Sur mon Teppaz, j’ai écouté Le Mal de leurs vingt ans par Audrey. Comme une madeleine du temps de mes onze ans. En mille neuf cent soixante et quelques, le dimanche matin, sur Radio Monte Carlo, Henri Salvador jouait les disc-jockeys pendant une demi-heure. Le temps de programmer une petite dizaine de chansons produites par ses soins. Les siennes, bien sûr, et pas seulement les tubes – si Zorro a souvent chevauché les ondes, je me souviens avoir entendu aussi Count Basie ou Dis Mr Gordon Cooper. Et celles de ses poulains de l’écurie Salvador (puis Rigolo, à partir de 1964). Pour eux aussi, il composait. C’est lui qui signe la musique du Mal de leurs vingt ans. L’air est dans l’air du temps, pas l’accompagnement jazzy. Audrey a du métier. Deux ans déjà (soit, pour l’époque, une espèce d’éternité) qu’elle a passés chez Polydor où elle a enregistré cinq 45-tours (les cadences étaient infernales) sous le nom d’Audrey Arno. La voix haute et claire, avec une pointe d’accent de son Allemagne natale, elle se promène sur une dentelle de contrebasse et de percussions, vite renforcée par des cuivres et des chœurs énergiques. L’ensemble tourne rond et propulse avec conviction le message de Maurice Pon – l’un des deux fidèles paroliers maison, l’autre étant Bernard Michel. Cette variation sur le thème du conflit des générations établit un constat – « On dit sans cesse du mal de la jeunesse / On dit qu’elle ne pense qu’à tout casser / Qu’à part le bruit, la danse et la vitesse / Rien n’a de chance de l’intéresser » –, revendique une saine arrogance – « S’ils disent ça c’est parce qu’ils ont encore / Le regret de n’ pouvoir plus faire comme nous / Mais ils n’ont plus ce feu qui nous dévore / Eux qui voudraient tant rester dans le coup » – sans négliger une part de sagesse – « Même s’ils disent du mal de la jeunesse / Avec eux, ne soyons pas trop méchants / Pardonnons-leur ce qui n’est que tristesse / Peut-être un jour en ferons-nous autant ».

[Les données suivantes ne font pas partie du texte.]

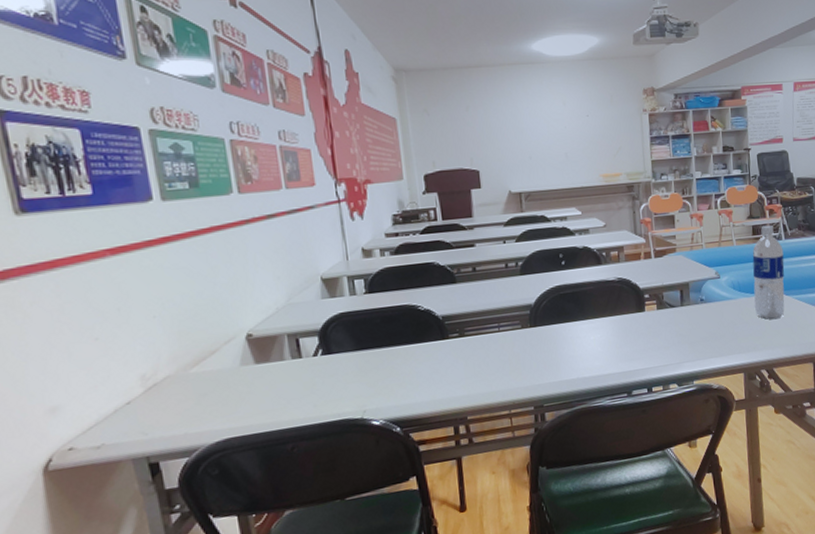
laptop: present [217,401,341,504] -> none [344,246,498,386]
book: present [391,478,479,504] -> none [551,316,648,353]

En 1969, Audrey rejoint la troupe du dîner-spectacle La Tour Eiffel s’amuse. Quelques années plus tard, elle s’envole pour Las Vegas. En résumé, Audrey Arno a franchi le Rhin avant de traverser l’Atlantique. Les géographes hydrophiles apprécieront.
René Troin
Audrey, Le Mal de leurs vingt ans (paroles : Maurice Pon – musique : Henri Salvador – arrangements : Christian Chevallier), 1963.
J’aime ces madeleines, ces vieilleries qui du coup, ne sont par perdues pour tout le monde.
Audrey qui nous venait de l’univers du cirque.